→ **To-do item**
Rewrite the listing as a Markdown table with the columns Row and Listing line, from the line with "What is the" up to and including the line with "True or false: Poverty_Under18". Number the rows, skip blank lines, and leave the pictures out.

→ **Material shown**
# # # # #

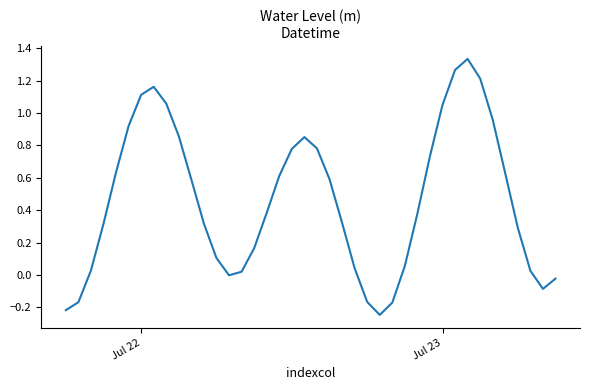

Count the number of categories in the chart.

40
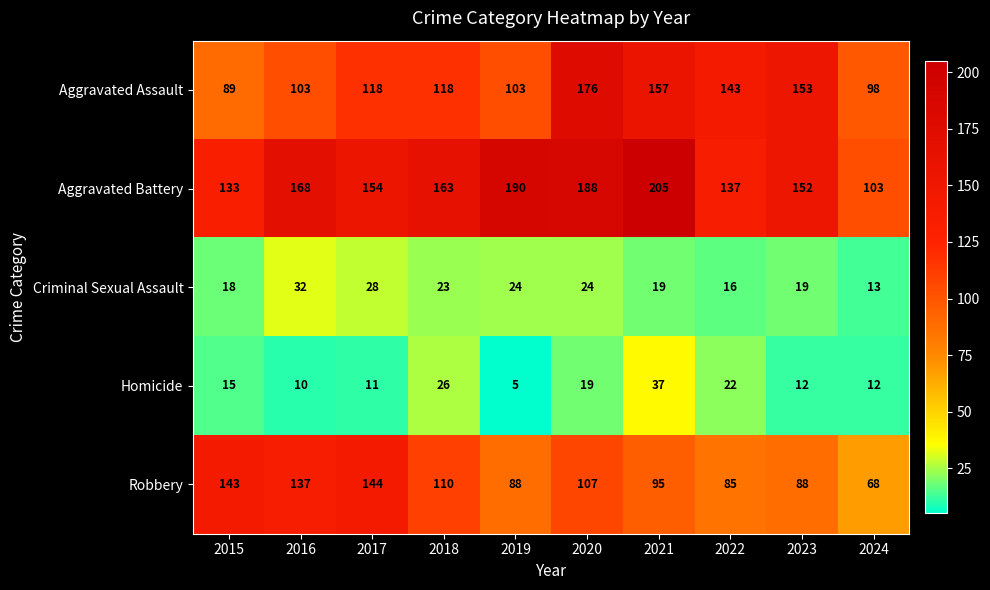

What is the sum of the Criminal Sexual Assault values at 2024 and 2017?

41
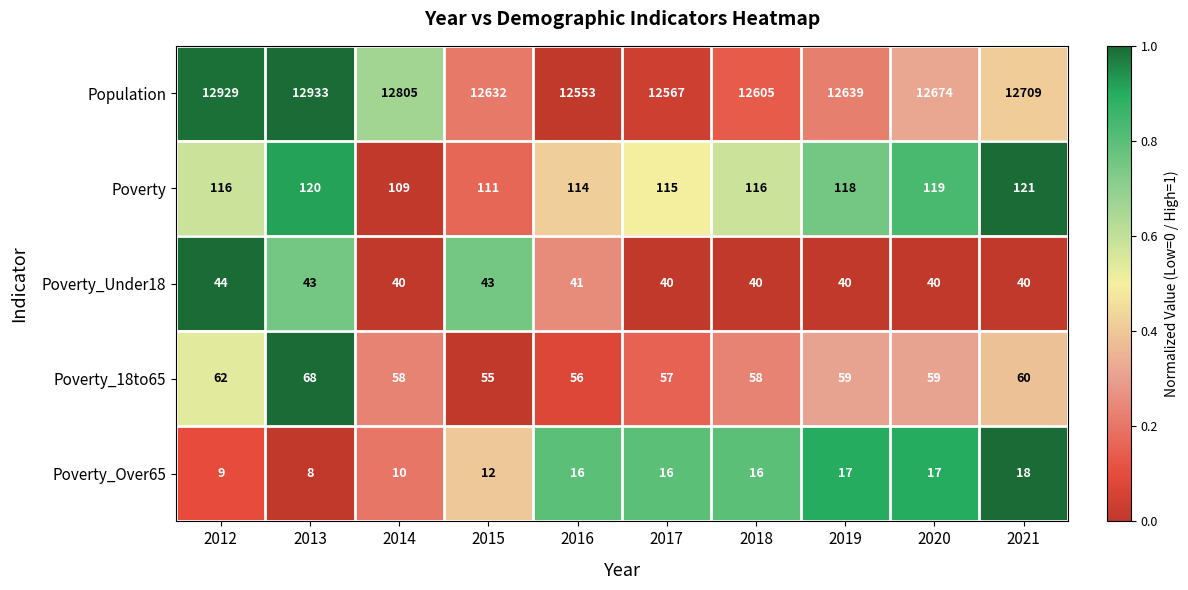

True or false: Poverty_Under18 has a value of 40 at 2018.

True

# # # # #

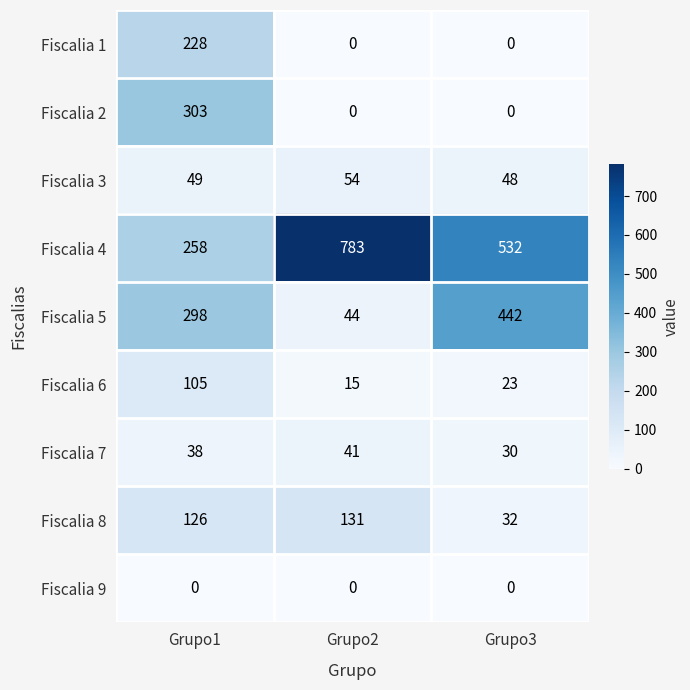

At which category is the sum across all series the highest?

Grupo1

# # # # #

→ **Solution**
| Row | Listing line |
|---|---|
| 1 | What is the sum of the Criminal Sexual Assault values at 2024 and 2017? |
| 2 | 41 |
| 3 | True or false: Poverty_Under18 has a value of 40 at 2018. |